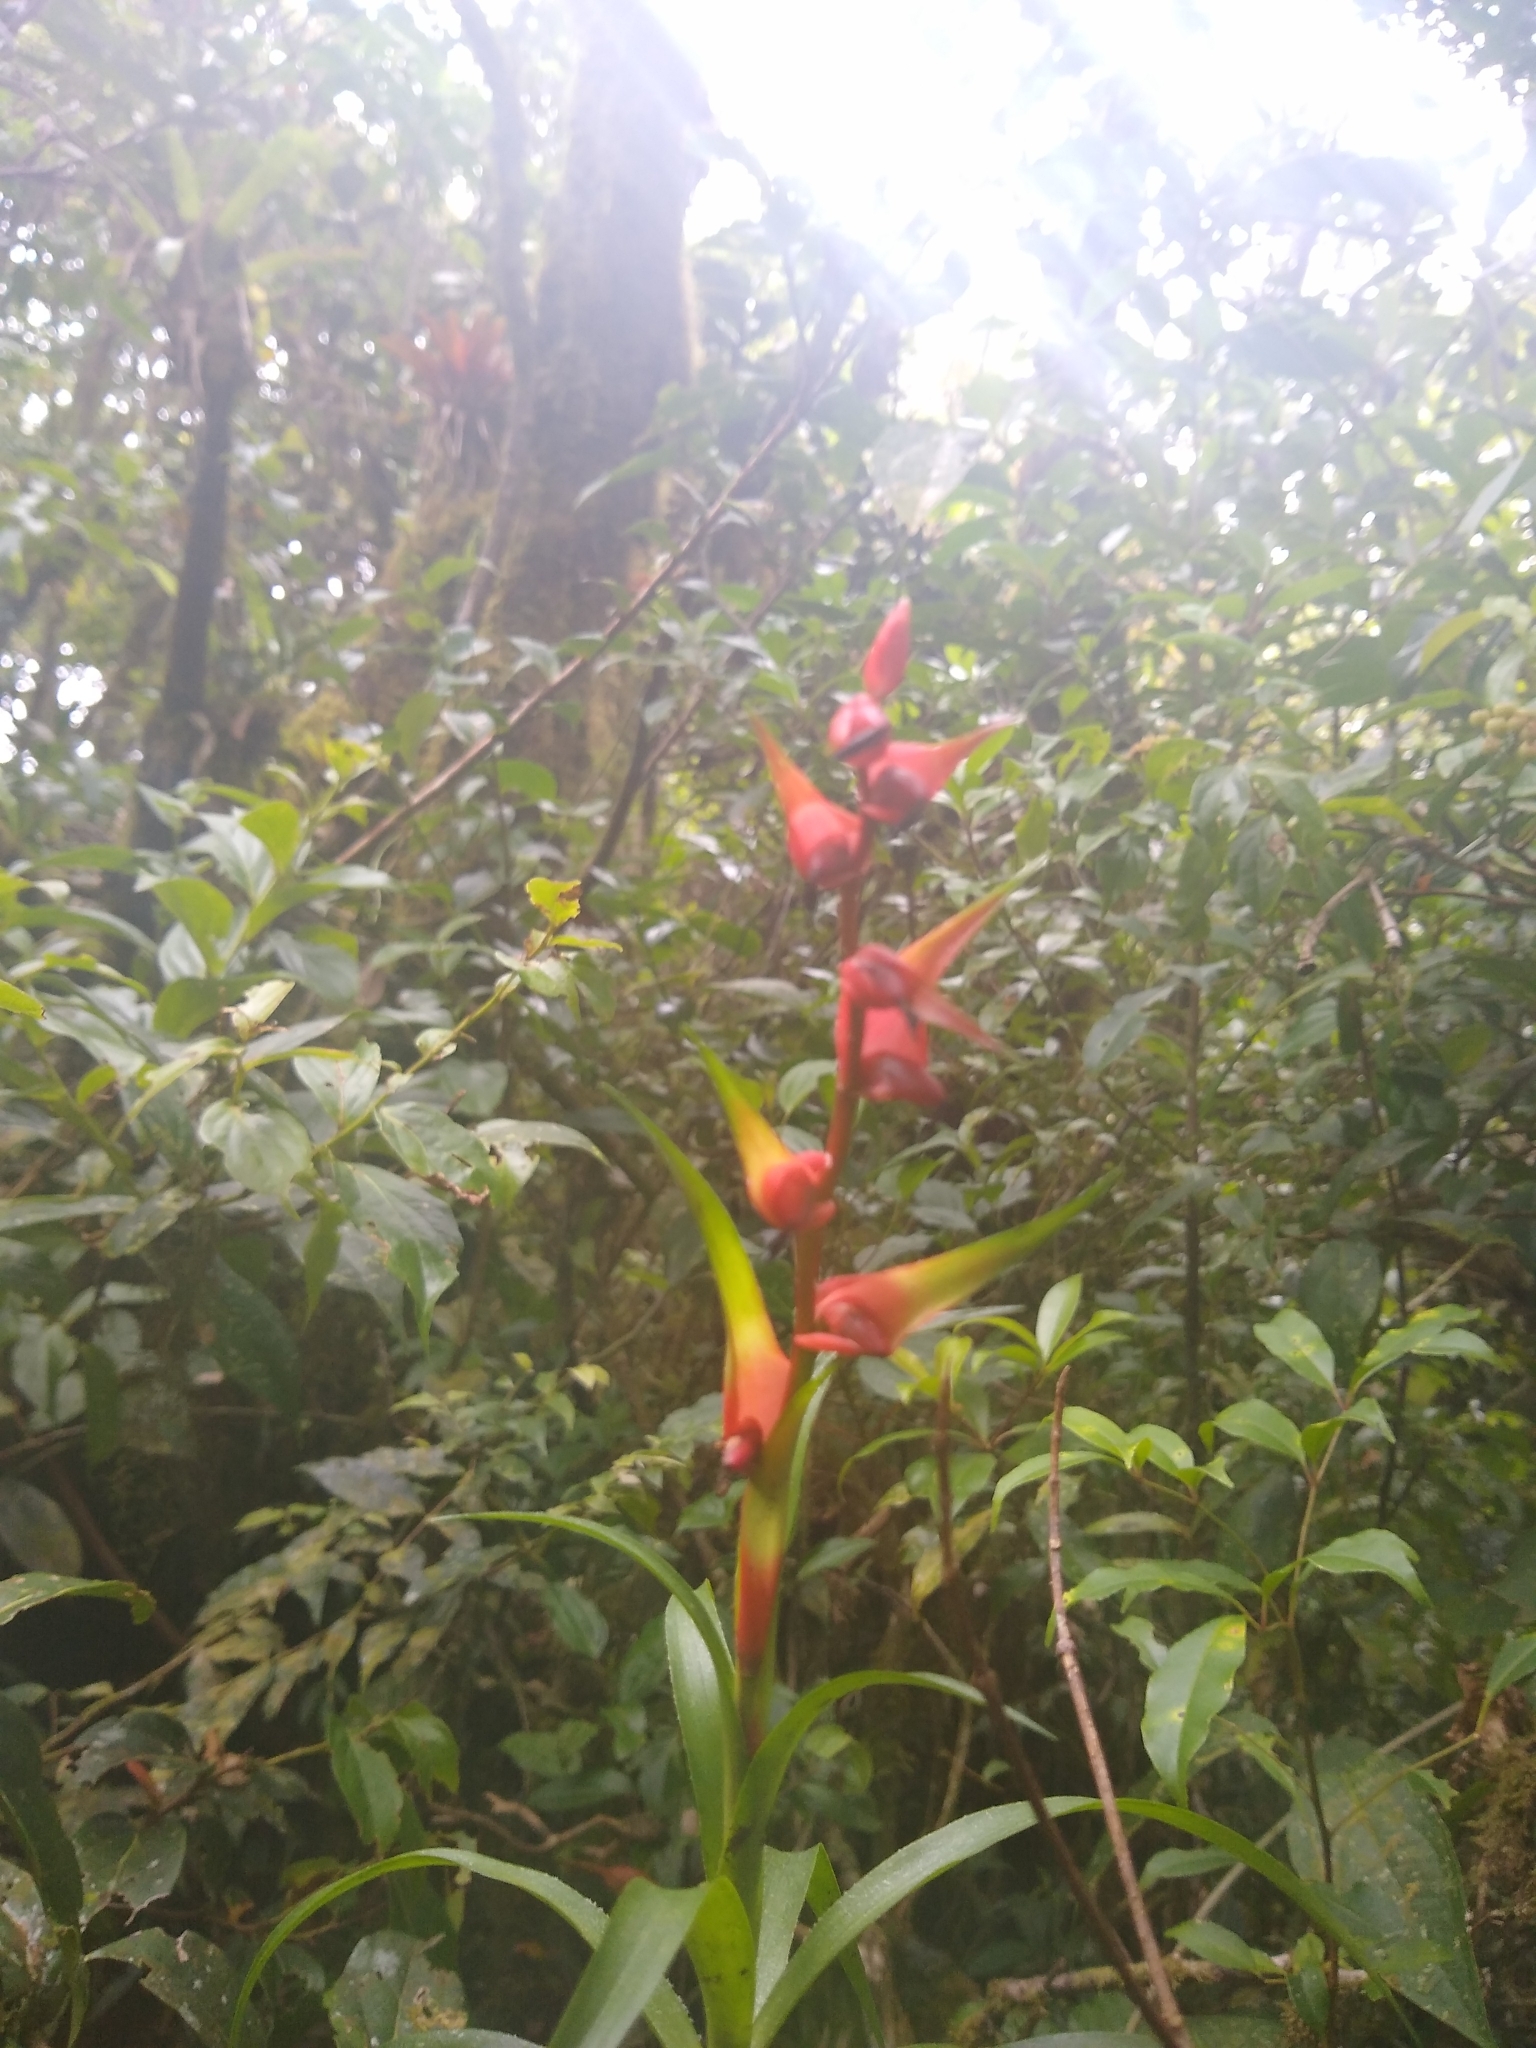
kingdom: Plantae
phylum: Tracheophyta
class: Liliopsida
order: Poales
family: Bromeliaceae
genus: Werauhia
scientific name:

####

### What you have to do
Copy out the listing again, changing "scientific name" to "binomial name" and keeping everything else the same, but leave out the pictures.

### Answer to the task
kingdom: Plantae
phylum: Tracheophyta
class: Liliopsida
order: Poales
family: Bromeliaceae
genus: Werauhia
binomial name:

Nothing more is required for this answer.